In principle, there is nothing wrong with counterclaims and setoffs. Suppose A owes B $10,000 to compensate him for work that B performed to improve A's property. A acknowledges the debt but doesn't have the liquidity to pay it off. Then B accidentally crashes his car into A's car, causing $10,000 in damage. Clearly the right result now is to call it even (ignoring insurance). That principle applies in court as well. If B sued A (or A sued B) for the debt (or for the tort), then B (and A) would be entitled to a net recovery of zero.
So what is the problem in the cases described in the NY Times story? One might think that the problem is the clawback. We could have a system in which long-term mental health care, along with medical care more broadly, were simply an entitlement of the poor. If we did then anyone who was unable to afford to pay for medical care would receive it, and if at some point in the future, one or more such people came into money, that could affect their eligibility for free State care in the future but would not entitle the state to claw back the value of services already provided. I could see the merit in such an approach but it hardly strikes me as fundamental principle of justice. As between X, who has substantial financial resources at the time he needs mental health or other medical care, and Y, who lacks them at that time but later acquires them, is it obvious that justice requires that Y but not X be required to pay for the care out of his own lifetime resources?

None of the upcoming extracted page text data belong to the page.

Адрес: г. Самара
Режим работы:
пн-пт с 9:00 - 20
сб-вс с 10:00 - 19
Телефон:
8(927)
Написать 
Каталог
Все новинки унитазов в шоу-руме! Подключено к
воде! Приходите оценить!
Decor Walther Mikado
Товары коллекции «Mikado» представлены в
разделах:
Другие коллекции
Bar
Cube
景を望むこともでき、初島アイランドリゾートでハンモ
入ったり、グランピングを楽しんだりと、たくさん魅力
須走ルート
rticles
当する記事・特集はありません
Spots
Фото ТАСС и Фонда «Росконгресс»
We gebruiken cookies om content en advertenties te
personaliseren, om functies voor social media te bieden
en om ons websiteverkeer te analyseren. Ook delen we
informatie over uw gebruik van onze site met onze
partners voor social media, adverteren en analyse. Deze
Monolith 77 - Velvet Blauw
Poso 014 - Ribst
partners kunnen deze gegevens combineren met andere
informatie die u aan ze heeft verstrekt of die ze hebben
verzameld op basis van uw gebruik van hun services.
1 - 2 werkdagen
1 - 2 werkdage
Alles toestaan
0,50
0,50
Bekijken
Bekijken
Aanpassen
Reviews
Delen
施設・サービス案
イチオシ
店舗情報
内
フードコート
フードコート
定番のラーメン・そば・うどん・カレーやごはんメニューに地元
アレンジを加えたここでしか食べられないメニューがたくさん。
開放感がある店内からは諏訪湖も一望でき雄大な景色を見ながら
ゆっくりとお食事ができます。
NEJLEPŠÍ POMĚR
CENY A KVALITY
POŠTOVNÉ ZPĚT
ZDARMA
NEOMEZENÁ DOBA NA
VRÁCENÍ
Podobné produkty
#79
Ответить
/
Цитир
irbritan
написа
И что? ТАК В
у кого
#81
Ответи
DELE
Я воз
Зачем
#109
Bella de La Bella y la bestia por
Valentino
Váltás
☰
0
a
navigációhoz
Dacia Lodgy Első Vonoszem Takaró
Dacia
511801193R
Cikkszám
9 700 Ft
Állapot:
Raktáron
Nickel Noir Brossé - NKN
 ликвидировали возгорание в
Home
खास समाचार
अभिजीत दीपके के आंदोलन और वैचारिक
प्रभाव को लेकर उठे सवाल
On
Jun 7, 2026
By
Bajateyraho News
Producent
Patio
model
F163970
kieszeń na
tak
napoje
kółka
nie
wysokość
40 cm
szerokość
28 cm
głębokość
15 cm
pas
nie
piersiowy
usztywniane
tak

The real problem, to my mind, is that when the State sets off prior costs of medical care against a new tort judgment, it robs the tort system of its ability to deter unlawful conduct. Interestingly, in these cases the State is acting a bit like indigents might act (or at least in the way that economists worry that indigents might act) in most other contexts: People with no money are not subject to the deterrent effect of the prospect of having to pay tort damages.
How might the legal system respond to that broader problem of the undeterrability of the indigent? We could adopt draconian measures like debtors' prison, but we have (mercifully) abandoned that sort of project. Instead, the legal system has concluded that people who are judgment-proof will nonetheless accrue debt for their torts and unpaid contractual obligations so that if they some day come into money, they will then have to pay their old debts out of their new money. But this is mostly unrealistic and often perverse.
It's unrealistic to suppose that someone who is living on the street or in a mental hospital (and thus perhaps not even competent to be held responsible for debts and torts) is going to be deterred by the prospect of having to pay out of money he may some day acquire. Meanwhile, to the extent that this logic does actually operate, it disincentivizes the very poor from taking steps to get out of poverty. Personal bankruptcy is supposed to be a means for people to get a fresh start free of past debts, but the population under consideration will typically lack the wherewithal to file a successful bankruptcy petition, and in any event, using restrictions in the Bankruptcy Abuse Prevention and Consumer Protection Act of 2005, courts have recently been increasingly skeptical of personal bankruptcy claims (even as the Great Recession has led to an overall uptick in personal bankruptcies.) In any event, the notion that keeping a "tab" for institutionalized indigent mental patients will deter their excessive spending or tortious conduct is far-fetched, bordering on preposterous.
But the keeping of a tab does have one very predictable effect, as memorialized in the NY Times story: It turns the State itself into an undeterrable indigent, or at least substantially reduces the deterrent effect of tort law on the state. Vis-a-vis an indigent who owes the State hundreds of thousands or millions of dollars for past care, the State itself is a kind of indigent--in the sense that it will never see that money, and so can commit torts up to the value of that care without worrying about any real out-of-pocket cost. Unlike the logic that seems to justify allowing setoffs against the indigent institutionalized mentally ill, this effect is more than hypothetical.